The company offers AI consulting and implementation services focused on tools such as Microsoft Copilot and ChatGPT. According to the company, First Focus is an OpenAI Services Partner and supports organisations in Australia and New Zealand with the implementation and adoption of ChatGPT Business.

In 2025, First Focus introduced CORE (described as "The Future of Managed IT Services"), a service combining AI implementation, business process automation, Essential Eight-aligned cybersecurity, data governance, modern workplace management, and IT support. The service is structured with tiered pricing levels and marketed towards businesses with 20-200 employees. CORE includes service requests under four hours as part of the base offering and emphasises continuous capability development rather than project-based implementations.

First Focus also provides IT consulting, cloud migration services, business continuity planning, SharePoint services, software development, connectivity services, unified communications solutions, business automation services, and data services. Its data services include data warehousing, data engineering, data governance, and data visualisation.

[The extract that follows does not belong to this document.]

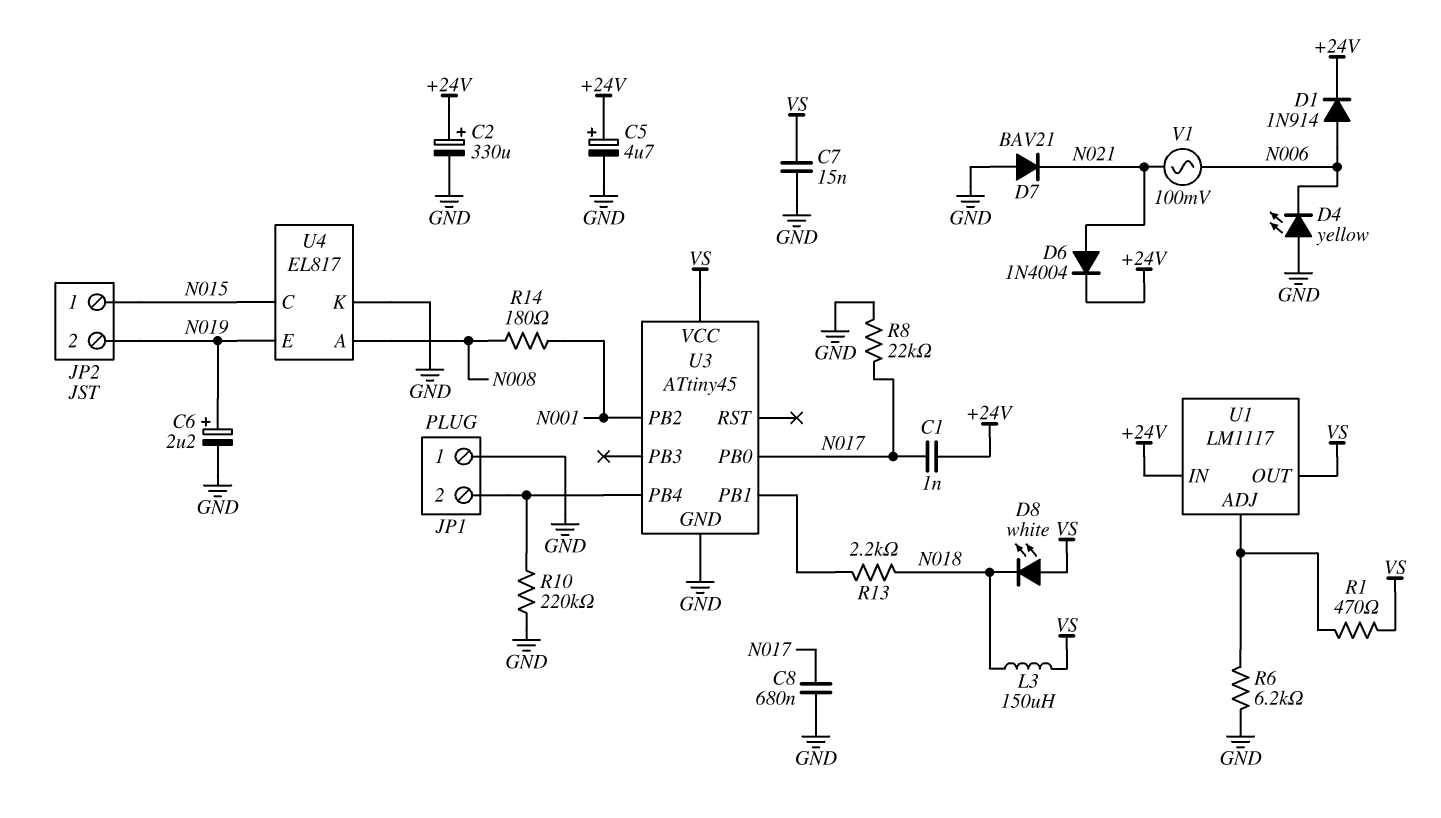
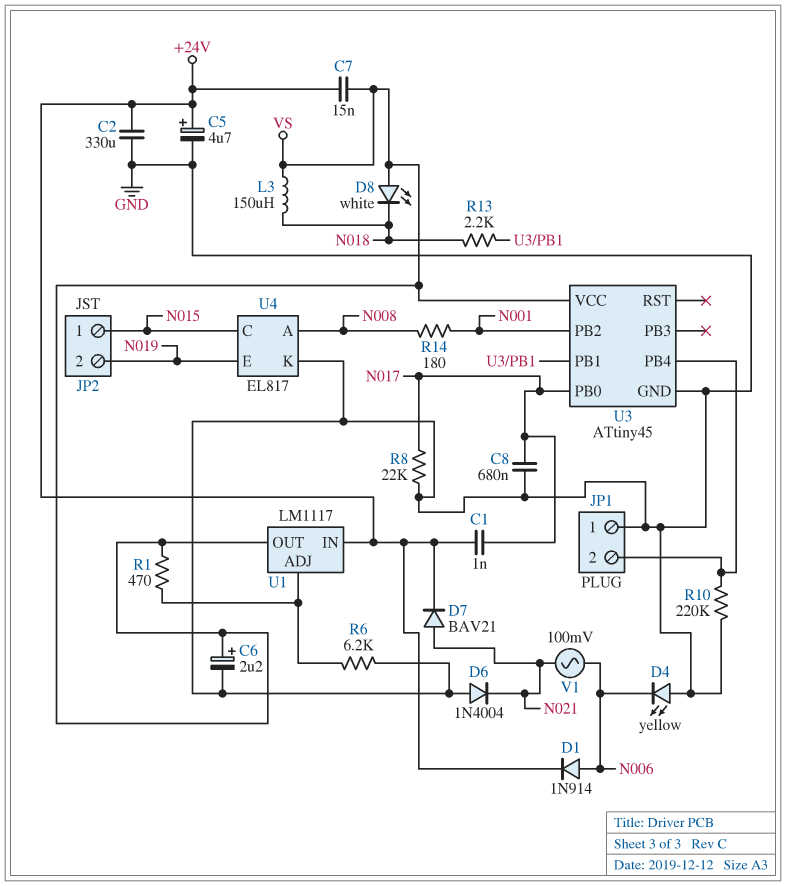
C2: 330uF (plus +24V, minus GND) -> 330uF (+24V, GND)
C6: 2.2uF (plus N019, minus GND) -> 2.2uF (plus VS, minus GND)
C7: 15nF (GND, VS) -> 15nF (+24V, VS)
D6: diode 1N4004 (A N021, K +24V) -> diode 1N4004 (A GND, K N021)
D7: diode BAV21 (A GND, K N021) -> diode BAV21 (A N021, K +24V)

=== Service delivery model ===
First Focus organises technical support using a pod-based structure, where dedicated teams are assigned to specific groups of clients rather than operating from a shared service desk pool. This model is designed to provide service consistency, with clients interacting with the same support staff who develop familiarity with their IT systems.

The support pods serve between 30 and 50 clients. These pods consist of a general manager, 3-4 technical account managers, a service delivery lead, a support team lead, 5 subject matter experts, 10 technicians, and a technical lead. The pod management team is responsible for call and ticket handling, ticket resolution, customer satisfaction, client documentation, and problem management for their assigned clients.

The company operates a client portal called F-Connect for ticket management and IT environment monitoring.

== Radical Cup Sponsorship ==

First Focus is the title sponsor for the Motorsport Australia, Radical Cup Australia. In 2024 the Series became known as the First Focus Radical Cup Australia.

First Focus owner, Peter Paddon, has been a registered driver in the Radical Cup Australia since 2013
. In 2024, First Focus became title sponsors of the cup, with the event becoming known as the First Focus Radical Cup Australia. The First Focus branded series receives broadcast coverage through the Seven Network, Fox Sports and Kayo Sports, as part of the SRO Motorsports Australia platform.